In order to ensure equal distribution of water to all, Rajasthan-based environmental activist Rajendra Singh, popularly known as ‘water man,’ will be approaching the State government asking it to come up a water security Act.


As part of the Act, he wants the government to give priority to preserving the ancient water bodies by removing encroachments and make them useful to people.


“There should be a perfect balance between recharge and discharge of water. The government should also ensure that the rivers flow without any obstruction and sewer should not pollute them,” he said.


Tough time for Chennai

Winner of the Stockholm Water Prize this year for his innovative water restoration efforts and courage to empower communities in Indian villages, Mr. Singh told The Hindu that next five years will be a challenging time for Chennai in handling its water supply.

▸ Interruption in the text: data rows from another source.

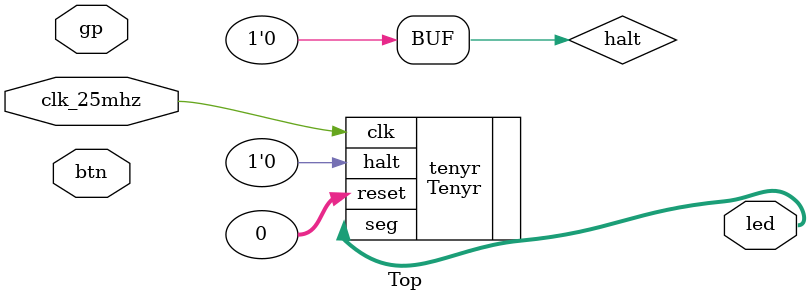
<source format=v>
module Top(
    input clk_25mhz,
    input[6:0] btn,
    output[7:0] led, inout[27:0] gp
);

    // Unconditionally ignore halt for now, just to prevent a wired-or from
    // breaking synthesis.
    wire halt = btn[3] ? '0 : '0;
    Tenyr tenyr(.clk(clk_25mhz), .reset(0), .halt(halt), .seg(led));

    // Force the number of digits in the seg7 display to 1, to prevent
    // digits from being overlaid on top of one another.
    defparam tenyr.seg7.DIGITS = 1;

endmodule

</source>
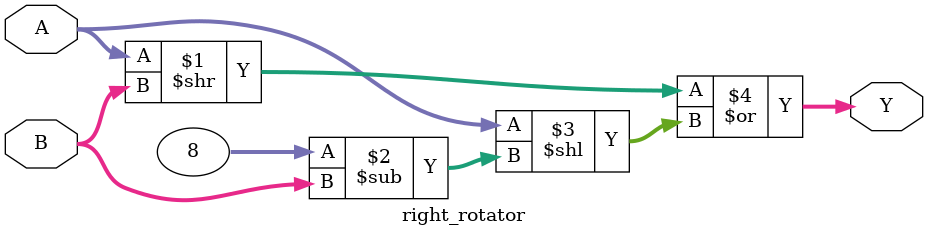
<source format=v>
module right_rotator 
#(
    parameter N=8
)(
    input [$clog2(N)-1:0] B,
    input [N-1:0] A,
    output [N-1:0] Y
);

// This probably yields better synthesizing result but the code below 'behaves' the same ;)
/*localparam ROWS = $clog2(N);
localparam COLS = N;

wire [(ROWS*COLS)-1:0] A_out;

// at 8 bit we have to shift 4 2 1
// at 4 bits we have to shift 2 1

// 0th row
generate 
        for(genvar j=0; j<COLS; j++) begin : ROW_LOOP
            mux2 mux_I (
                .inp0(A[j]),
                .inp1(1'b0),
                .sel(B[ROWS-1]),
                .out(A_out_first_row[j])
            );
        end 
endgenerate

// other rows
generate 
    for(genvar i=1; i<ROWS; i++) begin : COL_LOOP
        for(genvar j=0; j<COLS; j++) begin : ROW_LOOP
            mux2 mux_I (
                .inp0(A_out[N*(i-1)]),
                .inp1(),
                .sel(),
                .out()
            );
        end 
    end
endgenerate*/

// Right rotator
// TODO: if this does not work change to other answer in:
// https://electronics.stackexchange.com/questions/588602/how-to-rotate-bits-in-verilog
assign Y = (A >> B) | (A << (N-B));

endmodule
</source>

“Though the demand for water is high, the city is losing out as traditional sources of water supply are not well maintained. If the city manages its waterways effectively and ensures harvesting of rainwater, then the situation can improve,” he said.

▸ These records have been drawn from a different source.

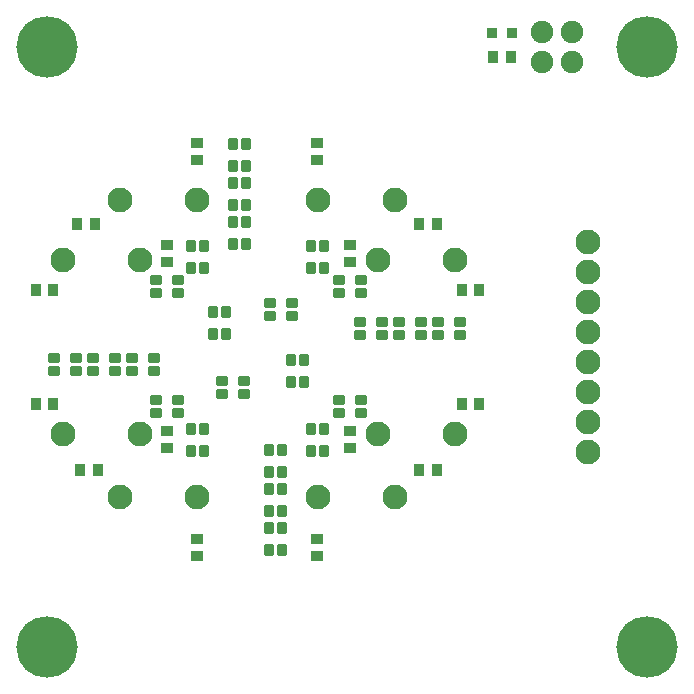
<source format=gts>
G04 Layer: TopSolderMaskLayer*
G04 Panelize: , Column: 2, Row: 2, Board Size: 58.42mm x 58.42mm, Panelized Board Size: 118.84mm x 118.84mm*
G04 EasyEDA v6.5.32, 2023-07-25 17:12:40*
G04 90a50ce0e3964c3490e883de99d9e253,5a6b42c53f6a479593ecc07194224c93,10*
G04 Gerber Generator version 0.2*
G04 Scale: 100 percent, Rotated: No, Reflected: No *
G04 Dimensions in millimeters *
G04 leading zeros omitted , absolute positions ,4 integer and 5 decimal *
%FSLAX45Y45*%
%MOMM*%

%AMMACRO1*1,1,$1,$2,$3*1,1,$1,$4,$5*1,1,$1,0-$2,0-$3*1,1,$1,0-$4,0-$5*20,1,$1,$2,$3,$4,$5,0*20,1,$1,$4,$5,0-$2,0-$3,0*20,1,$1,0-$2,0-$3,0-$4,0-$5,0*20,1,$1,0-$4,0-$5,$2,$3,0*4,1,4,$2,$3,$4,$5,0-$2,0-$3,0-$4,0-$5,$2,$3,0*%
%ADD10MACRO1,0.1016X-0.4032X-0.432X-0.4032X0.432*%
%ADD11MACRO1,0.1016X0.4032X-0.432X0.4032X0.432*%
%ADD12MACRO1,0.1016X-0.4033X-0.432X-0.4033X0.432*%
%ADD13MACRO1,0.1016X-0.4X-0.4X-0.4X0.4*%
%ADD14MACRO1,0.1016X-0.45X0.35X0.45X0.35*%
%ADD15MACRO1,0.1016X-0.35X-0.45X-0.35X0.45*%
%ADD16C,2.1016*%
%ADD17MACRO1,0.1016X-0.4X0.45X0.4X0.45*%
%ADD18MACRO1,0.1016X0.4X-0.45X-0.4X-0.45*%
%ADD19MACRO1,0.1016X0.45X0.4X0.45X-0.4*%
%ADD20C,5.2032*%
%ADD21C,1.9016*%

%LPD*%
D10*
G01*
X3682117Y3962392D03*
D11*
G01*
X3531467Y3962392D03*
D12*
G01*
X3682116Y1879597D03*
D11*
G01*
X3531467Y1879597D03*
D10*
G01*
X811922Y1879597D03*
D11*
G01*
X661272Y1879597D03*
D10*
G01*
X786522Y3962392D03*
D11*
G01*
X635872Y3962392D03*
D13*
G01*
X4314189Y5575300D03*
G01*
X4144010Y5575300D03*
D10*
G01*
X4304424Y5372100D03*
D11*
G01*
X4153775Y5372100D03*
D14*
G01*
X2450797Y3293496D03*
G01*
X2267790Y3293494D03*
G01*
X2267790Y3183487D03*
G01*
X2450797Y3183487D03*
G01*
X2044397Y2633098D03*
G01*
X1861390Y2633097D03*
G01*
X1861390Y2523089D03*
G01*
X2044397Y2523089D03*
D15*
G01*
X2446893Y2806397D03*
G01*
X2446898Y2623390D03*
G01*
X2556903Y2623390D03*
G01*
X2556903Y2806397D03*
G01*
X1786491Y3212797D03*
G01*
X1786492Y3029790D03*
G01*
X1896499Y3029790D03*
G01*
X1896499Y3212797D03*
G01*
X2611991Y2225098D03*
G01*
X2611992Y2042091D03*
G01*
X2721999Y2042091D03*
G01*
X2721999Y2225098D03*
G01*
X1595993Y2225098D03*
G01*
X1595995Y2042091D03*
G01*
X1706002Y2042091D03*
G01*
X1706002Y2225098D03*
D14*
G01*
X1488500Y2467998D03*
G01*
X1305493Y2467997D03*
G01*
X1305493Y2357989D03*
G01*
X1488500Y2357989D03*
G01*
X1488500Y3483996D03*
G01*
X1305493Y3483994D03*
G01*
X1305493Y3373987D03*
G01*
X1488500Y3373987D03*
G01*
X3037895Y3483996D03*
G01*
X2854888Y3483994D03*
G01*
X2854888Y3373987D03*
G01*
X3037895Y3373987D03*
G01*
X3037895Y2467998D03*
G01*
X2854888Y2467997D03*
G01*
X2854888Y2357989D03*
G01*
X3037895Y2357989D03*
D15*
G01*
X2611991Y3774495D03*
G01*
X2611992Y3591488D03*
G01*
X2721999Y3591488D03*
G01*
X2721999Y3774495D03*
G01*
X1595993Y3774495D03*
G01*
X1595995Y3591488D03*
G01*
X1706002Y3591488D03*
G01*
X1706002Y3774495D03*
D16*
G01*
X2672206Y4165600D03*
G01*
X3322193Y4165600D03*
G01*
X3180206Y3657600D03*
G01*
X3830193Y3657600D03*
G01*
X995806Y4165600D03*
G01*
X1645793Y4165600D03*
G01*
X513206Y3657600D03*
G01*
X1163193Y3657600D03*
G01*
X513206Y2184400D03*
G01*
X1163193Y2184400D03*
G01*
X995806Y1651000D03*
G01*
X1645793Y1651000D03*
G01*
X2672206Y1651000D03*
G01*
X3322193Y1651000D03*
G01*
X3180206Y2184400D03*
G01*
X3830193Y2184400D03*
D14*
G01*
X3215698Y3128398D03*
G01*
X3032691Y3128397D03*
G01*
X3032691Y3018389D03*
G01*
X3215698Y3018389D03*
G01*
X3545895Y3128398D03*
G01*
X3362888Y3128397D03*
G01*
X3362888Y3018389D03*
G01*
X3545895Y3018389D03*
G01*
X3876095Y3128398D03*
G01*
X3693088Y3128397D03*
G01*
X3693088Y3018389D03*
G01*
X3876095Y3018389D03*
G01*
X1285300Y2823598D03*
G01*
X1102293Y2823597D03*
G01*
X1102293Y2713589D03*
G01*
X1285300Y2713589D03*
G01*
X955100Y2823598D03*
G01*
X772093Y2823597D03*
G01*
X772093Y2713589D03*
G01*
X955100Y2713589D03*
G01*
X624903Y2823598D03*
G01*
X441896Y2823597D03*
G01*
X441896Y2713589D03*
G01*
X624903Y2713589D03*
D15*
G01*
X2256391Y2047298D03*
G01*
X2256392Y1864291D03*
G01*
X2366399Y1864291D03*
G01*
X2366399Y2047298D03*
G01*
X2256391Y1717100D03*
G01*
X2256392Y1534093D03*
G01*
X2366399Y1534093D03*
G01*
X2366399Y1717100D03*
G01*
X2256391Y1386900D03*
G01*
X2256392Y1203893D03*
G01*
X2366399Y1203893D03*
G01*
X2366399Y1386900D03*
G01*
X1951591Y3977695D03*
G01*
X1951592Y3794688D03*
G01*
X2061599Y3794688D03*
G01*
X2061599Y3977695D03*
G01*
X1951591Y4307895D03*
G01*
X1951592Y4124888D03*
G01*
X2061599Y4124888D03*
G01*
X2061599Y4307895D03*
G01*
X1951591Y4638093D03*
G01*
X1951592Y4455086D03*
G01*
X2061599Y4455086D03*
G01*
X2061599Y4638093D03*
D17*
G01*
X4032392Y3403592D03*
G01*
X3892392Y3403592D03*
G01*
X4032392Y2438394D03*
G01*
X3892392Y2438394D03*
D18*
G01*
X285600Y2438394D03*
G01*
X425599Y2438394D03*
G01*
X285600Y3403589D03*
G01*
X425599Y3403589D03*
D19*
G01*
X2666994Y4501988D03*
G01*
X2666994Y4641988D03*
G01*
X1650997Y1149196D03*
G01*
X1650997Y1289196D03*
G01*
X2946394Y2063595D03*
G01*
X2946394Y2203594D03*
G01*
X1650997Y4501988D03*
G01*
X1650997Y4641988D03*
G01*
X2666996Y1149197D03*
G01*
X2666996Y1289197D03*
G01*
X1396997Y3638392D03*
G01*
X1396997Y3778392D03*
G01*
X2946394Y3638392D03*
G01*
X2946394Y3778392D03*
G01*
X1396997Y2063595D03*
G01*
X1396997Y2203594D03*
D20*
G01*
X381000Y5461000D03*
G01*
X5461000Y5461000D03*
G01*
X5461000Y381000D03*
G01*
X381000Y381000D03*
D16*
G01*
X4956581Y2029205D03*
G01*
X4956581Y2283205D03*
G01*
X4956581Y2537205D03*
G01*
X4956581Y2791205D03*
G01*
X4956581Y3045205D03*
G01*
X4956581Y3299205D03*
G01*
X4956581Y3553205D03*
G01*
X4956581Y3807205D03*
D21*
G01*
X4572000Y5588000D03*
G01*
X4572000Y5334000D03*
G01*
X4826000Y5334000D03*
G01*
X4826000Y5588000D03*
M02*

</source>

Water management also played a vital role, he said recommending that metering system be expanded across all households in the city.


Those who use excess water should be made to pay more as penalty for damaging the eco-system. “With this money, the government can improve the distribution system,” he said.


Mr. Singh also has suggestions to improve the condition of the Cooum river.


“The polluting points should be demarcated and polluting sources prevented from draining into the river. It should be treated and diverted for agriculture and industrial use. Encroachment, pollution and exploitation of the Cooum should be controlled,” he said.


Community involvement


All this should be done with community involvement, without which such projects will never succeed. “They should be educated about their responsibilities and taken on ‘river walks.’ The role of youth in such activities is very important,” he emphasised.


Later in the evening, he took part in the launch of ‘public platform for water’ organised by an environmental group called Poovulagin Nanbargal and 20 similar movements.